One partial explanation is Brexit precipitated the loss of foreign workers, particularly those who had developed their skills in Polish shipyards. The malaise however, started much earlier and runs much deeper. It can be traced back to the short-sighted economic policies of the Conservative governments of the 1980s and 90s.

Instead of investing in new technologies, Britain’s industrial capacity, including our shipyards, was allowed to wither away. Luckily for Mrs Thatcher and the like, North Sea revenues were available to cover the cost of unemployment as entire communities were thrown on the scrapheap. The brave new world was the service economy – epitomised by Harry Enfield’s “loadsamoney” character. Spivs in braces shouting down phones, not skilled craftsmen, were to be the cornerstone of the new economic order.

But even that is not the full story. There’s a deeper, national disdain for those who design and make things. In general, the likes of lawyers, accountants, fund managers and consultants are much more highly regarded and rewarded than genuinely productive designers, engineers and technicians. Mystifyingly, the desk-bound are accorded higher social status than those who work with their hands.

In contrast, German engineers are highly regarded and rewarded, possibly explaining why Germany has a booming manufacturing sector. It’s unlikely the UK’s manufacturing capacity can be extended until the economic and social status of those who make things is redressed. It can’t be right that those who simply move other people’s money around receive (not earn), massive salaries and bonuses, far beyond the reach of engineers and technicians.

The development of North Sea oil and gas has been one of the very few recent triumphs of British technology. It’s no coincidence that much of that is down to the large number of skilled and talented project engineers working in the industry, attracted by high status and salaries. It’s significant, and possibly symptomatic of national perceptions of engineering that many are foreign nationals.
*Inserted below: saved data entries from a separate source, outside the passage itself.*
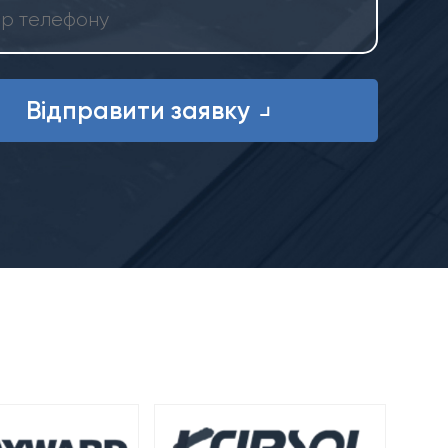
Відправити заявку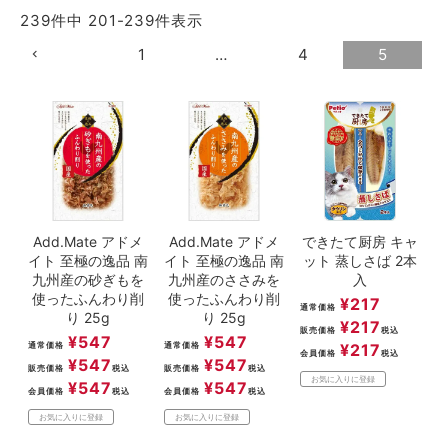
239
件中
201
-
239
件表示
1
…
4
5
Add.Mate アドメ
Add.Mate アドメ
できたて厨房 キャ
イト 至極の逸品 南
イト 至極の逸品 南
ット 蒸しさば 2本
九州産の砂ぎもを
九州産のささみを
入
使ったふんわり削
使ったふんわり削
¥
217
通常価格
り 25g
り 25g
¥
217
販売価格
税込
¥
547
¥
547
通常価格
通常価格
¥
217
会員価格
税込
¥
547
¥
547
販売価格
税込
販売価格
税込
お気に入りに登録
¥
547
¥
547
会員価格
税込
会員価格
税込
お気に入りに登録
お気に入りに登録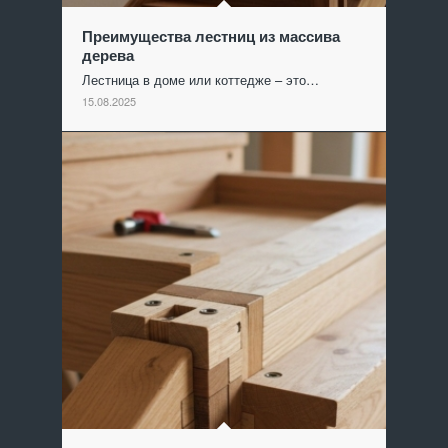
Преимущества лестниц из массива
дерева
Лестница в доме или коттедже – это…
15.08.2025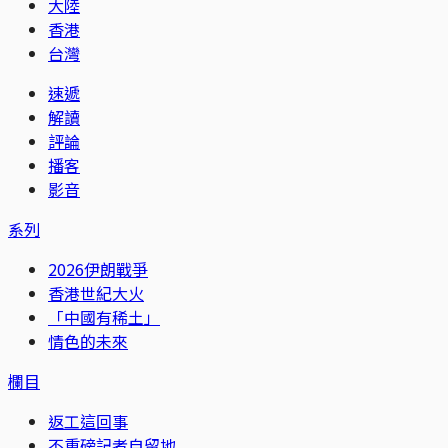
大陸
香港
台灣
速遞
解讀
評論
播客
影音
系列
2026伊朗戰爭
香港世紀大火
「中國有稀土」
情色的未來
欄目
返工這回事
不重磅記者自留地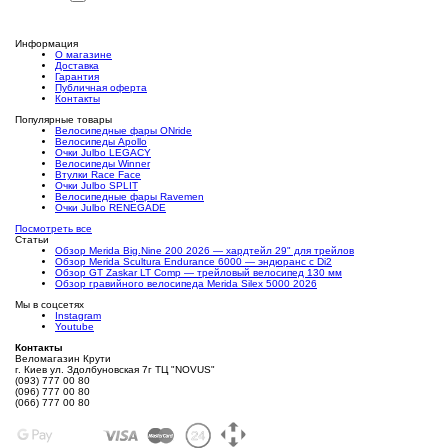
Информация
О магазине
Доставка
Гарантия
Публичная оферта
Контакты
Популярные товары
Велосипедные фары ONride
Велосипеды Apollo
Очки Julbo LEGACY
Велосипеды Winner
Втулки Race Face
Очки Julbo SPLIT
Велосипедные фары Ravemen
Очки Julbo RENEGADE
Посмотреть все
Статьи
Обзор Merida Big.Nine 200 2026 — хардтейл 29" для трейлов
Обзор Merida Scultura Endurance 6000 — эндюранс с Di2
Обзор GT Zaskar LT Comp — трейловый велосипед 130 мм
Обзор гравийного велосипеда Merida Silex 5000 2026
Мы в соцсетях
Instagram
Youtube
Контакты
Веломагазин Крути
г. Киев ул. Здолбуновская 7г ТЦ "NOVUS"
(093) 777 00 80
(096) 777 00 80
(066) 777 00 80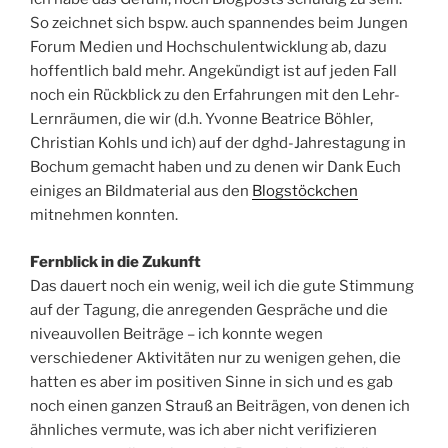
So zeichnet sich bspw. auch spannendes beim Jungen
Forum Medien und Hochschulentwicklung ab, dazu
hoffentlich bald mehr. Angekündigt ist auf jeden Fall
noch ein Rückblick zu den Erfahrungen mit den Lehr-
Lernräumen, die wir (d.h. Yvonne Beatrice Böhler,
Christian Kohls und ich) auf der dghd-Jahrestagung in
Bochum gemacht haben und zu denen wir Dank Euch
einiges an Bildmaterial aus den
Blogstöckchen
mitnehmen konnten.
Fernblick in die Zukunft
Das dauert noch ein wenig, weil ich die gute Stimmung
auf der Tagung, die anregenden Gespräche und die
niveauvollen Beiträge – ich konnte wegen
verschiedener Aktivitäten nur zu wenigen gehen, die
hatten es aber im positiven Sinne in sich und es gab
noch einen ganzen Strauß an Beiträgen, von denen ich
ähnliches vermute, was ich aber nicht verifizieren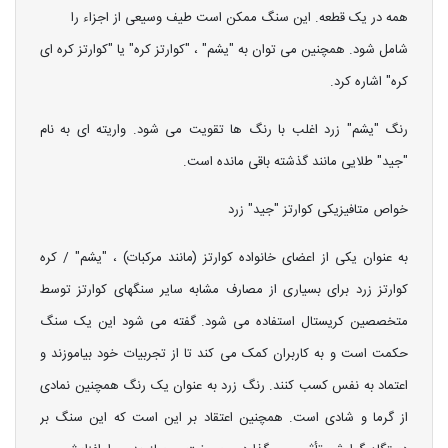
همه در یک قطعه. این سنگ ممکن است طیف وسیعی از اجزاء را
شامل شود. همچنین می توان به "یشم" ، "کوارتز کره" یا "کوارتز کره ای
کره" اشاره کرد.
رنگ "یشم" زرد اغلب با رنگ ها تقویت می شود. واریته ای به نام
"جید" طلایی مانند گذشته باقی مانده است.
خواص متافیزیکی کوارتز "جید" زرد
به عنوان یکی از اعضای خانواده کوارتز (مانند مرکبات) ، "یشم" / کره
کوارتز زرد برای بسیاری از مصارف مشابه سایر سنگهای کوارتز توسط
متخصصین کریستال استفاده می شود. گفته می شود این یک سنگ
حکمت است و به کاربران کمک می کند تا از تجربیات خود بیاموزند و
اعتماد به نفس کسب کنند. رنگ زرد به عنوان یک رنگ همچنین نمادی
از گرما و شادی است. همچنین اعتقاد بر این است که این سنگ بر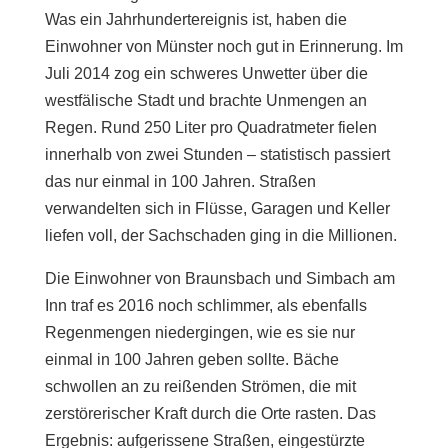
Was ein Jahrhundertereignis ist, haben die
Einwohner von Münster noch gut in Erinnerung. Im
Juli 2014 zog ein schweres Unwetter über die
westfälische Stadt und brachte Unmengen an
Regen. Rund 250 Liter pro Quadratmeter fielen
innerhalb von zwei Stunden – statistisch passiert
das nur einmal in 100 Jahren. Straßen
verwandelten sich in Flüsse, Garagen und Keller
liefen voll, der Sachschaden ging in die Millionen.
Die Einwohner von Braunsbach und Simbach am
Inn traf es 2016 noch schlimmer, als ebenfalls
Regenmengen niedergingen, wie es sie nur
einmal in 100 Jahren geben sollte. Bäche
schwollen an zu reißenden Strömen, die mit
zerstörerischer Kraft durch die Orte rasten. Das
Ergebnis: aufgerissene Straßen, eingestürzte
Future prosperity depends on the lessons of the North Sea being replicated more widely. It won’t be easy to alter the mindset that making things is somehow demeaning. Negative impressions of careers in engineering and technology may have their roots in schools where practical subjects don’t enjoy sufficiently high status, especially for our brightest students.

If we’re serious about massively expanding our design, technological and manufacturing capacity, the creation of high-status/high reward pathways for our brightest youngsters is long overdue. If not, we are forever condemned to live with the indignity of our inability to build a couple of run-of-the-mill ferries.